**EXTRACT TO READ**
# # # # # # #
I would need those partisans in order to have that debate, though, so last weekend I picked a fight at Newsbusters and posted a thread at Democratic Underground hoping to bait and guilt-trip them into coming here and at least starting the debate. Then I sat back and watched…

…as absolutely no one from either side showed up.

Yes, it was always far-fetched in retrospect because the strip wasn’t likely to convince much of anyone with its lack of readership, not to mention the inherent silliness of a freakin’ comic strip being so world-changing. In fact part of the plan was to build that readership that would be convinced by bringing in the people that would help make it convincing. I never said it was a flawless plan. Still, I grumbled as I set out to try to use Google and my existing sources to fill out the arguments, perhaps a little bit relieved at not getting chewed out by the partisans for a month or two but otherwise disappointed I couldn’t get them to do my research for me.

Another problem was that although I tried as hard as I could to create a balance between skeptical sources and environmentalist sources, between partisans on the left and right, I wouldn’t be able to be a neutral judge on the matter, because I myself was coming from a liberal background. In fact I portrayed my project to the people at Newsbusters as them debating me, neglecting to mention my trip to DU. But in truth, part of the reason I started the series in the first place was that I found skeptical arguments compelling and felt I could potentially be convinced. In fact I often find myself emphasizing with whatever side’s information I’m reading at the time. I thought this fact would help convince skeptics I really was interested in their position and my neutrality could be trusted.
# # # # # # #
**SUPPLIED DATA**
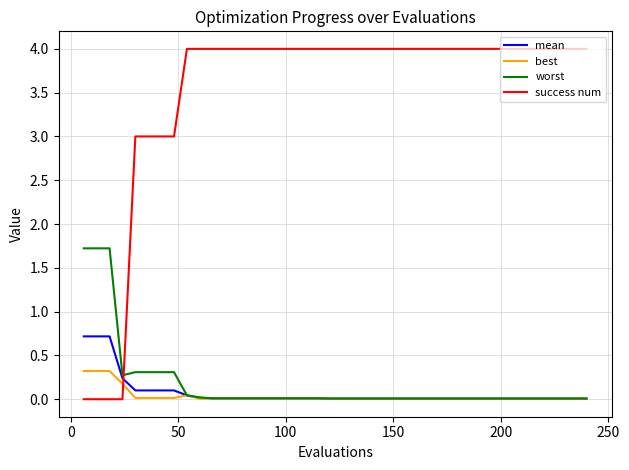

Rank the series by their maximum value, from highest to lowest.

success num, worst, mean, best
# # # # # # #
**PROBLEM**
Reproduce the passage about the comic strip between "Yes, it was" and "research for me.", inclusive, substituting "audience" for every occurrence of "readership".

**YOUR RESPONSE**
Yes, it was always far-fetched in retrospect because the strip wasn’t likely to convince much of anyone with its lack of audience, not to mention the inherent silliness of a freakin’ comic strip being so world-changing. In fact part of the plan was to build that audience that would be convinced by bringing in the people that would help make it convincing. I never said it was a flawless plan. Still, I grumbled as I set out to try to use Google and my existing sources to fill out the arguments, perhaps a little bit relieved at not getting chewed out by the partisans for a month or two but otherwise disappointed I couldn’t get them to do my research for me.